Diante de tal discrepância de relatos, não seria possível tomar partido. Afinal, apesar de ambos apelarem para o juízo da opinião pública, diz o ditado que em briga de marido e mulher não se mete a colher. Mas que a fila anda, anda...

9 comentários:

  1. Adorei o texto, sempre achei a história cotidiana fascinante.. Acabo de comprar a coleção História da Vida Privada.. Quando começar a ler vou postar novidades no blog..Parabéns pelo post professor..

    ResponderExcluir
  2. Com certeza foi uma excelente aquisição e existe também a versão brasileira, que também vale a pena conhecer, pesquisar e ler, dentro das possibilidades.
    A vida cotidiana é um campo rico para explorarmos outras história, possibilitando assim aproximar a história com as diferentes realidades.

    ResponderExcluir
  3. Opa, posso ser redimida dos meus Laurentino Gomes então?! Haha, não sabia da versão brasileira.. Vou dar uma olhadinha assim que possível, por enquanto ainda preciso de um bom tempo de leitura para estes que comprei.. Devagar e sempre, que só faltam 23, hahaha.. Gosto de usar o cotidiano para aproximar os alunos da grade escolar, sempre ajuda.. Aprendi com um professor de Teoria da História sabe?! hahaha..

    ResponderExcluir
  4. A História da Vida Privada no Brasil é percorre vários momentos de nossa história e como você trabalha com a história do Império pode haver ali uma séries de questões que podem lhe interessar e com certeza é uma fonte de consulta algumas centenas de vezes melhor que o teu amigo Laurentino!!!!

    ResponderExcluir
  5. Por favor, não vamos entrar nessa polêmica assim em público neh, haha.. Valeu a dica..

    ResponderExcluir
  6. As polêmicas são fundamentais no desenvolvimento intelectual e histórico. Temos centenas de exemplos de polêmicas que proporcionaram inovações e mudanças nos saberes de diferentes campos do conhecimento cientifico. A opção por fontes e bibliografias sempre deve ser discutida, ainda mais neste tempo em que vivemos que a muitas publicações envolvendo a história, mas muitas acabam não sendo úteis ao trabalho do historiador.

    ResponderExcluir
  7. Sem dúvida, mas tive um professor severíssimo quanto a escolha de fontes, a importância de serem fiéis e citadas, não se preocupe, eu sei até onde posso ir no meu Laurentismo, confie em mim.
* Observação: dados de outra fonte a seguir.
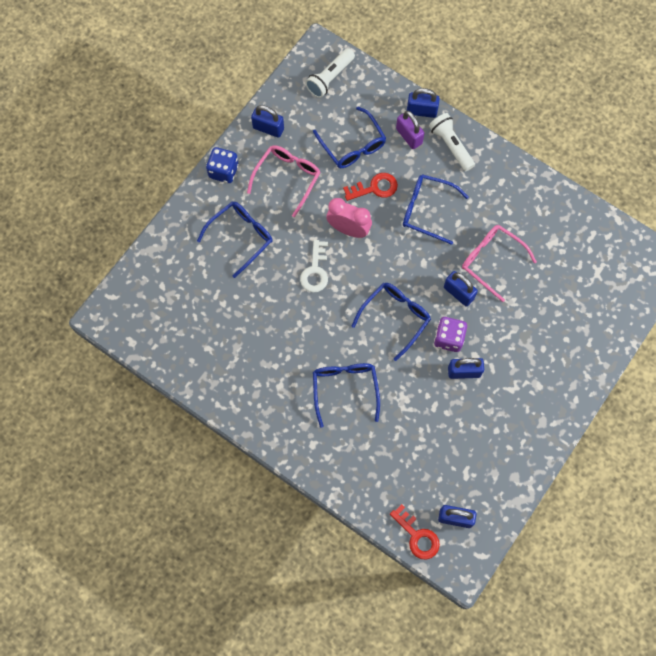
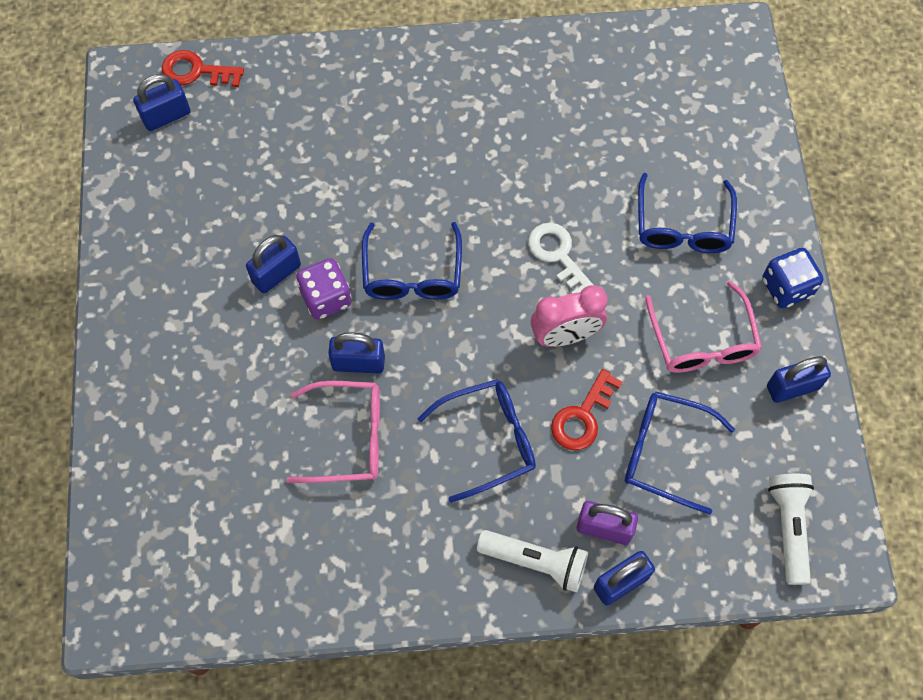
camera: 140 degrees right, 5 degrees down
blue glasses [313,363,380,428] -> none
Mas como as fontes mudam, os conceitos mudam, quem sabe algumas idéias fechadas sobre jornalistas metidos a historiadores também mudem né?! Hahaha.. Não se preocupe, sabe que serei responsável seja qual for a minha fonte, eu duvido até de um Le Goff se for necessário, haha..

    ResponderExcluir
  8. Esse teu professor deve ser muito elogiado então, se conseguiu passar estes conhecimentos a você e os demais colegas (risos). A questão não é pessoas, entre elas jornalistas, escreverem sobre a história, até porque muitas vezes estão fazendo aquilo que nós historiadores não estamos conseguindo fazer. O ponto é o excesso de peso midiático dado a certas publicações, enquanto outras acabam sendo ignoradas. Isso tanto pelo mídia como pelas próprias editoras ao definirem os valores dos exemplares: comprar um livro de história (mais acadêmico) paga-se um valor duas, três ou quatro vezes maior que um livro escrito por um não historiador. Obviamente isto causa impacto nas listas dos mais lidos e acaba repercutindo muito mais na internet ou programas televisivos de entrevistas. A história deve ser de acesso a todos, mas com os devidos cuidados, pois a muita coisa sendo colocadas em "guias" e obras do gênero que muito mais distorcem os fatos e processos históricos que qualquer outra coisa.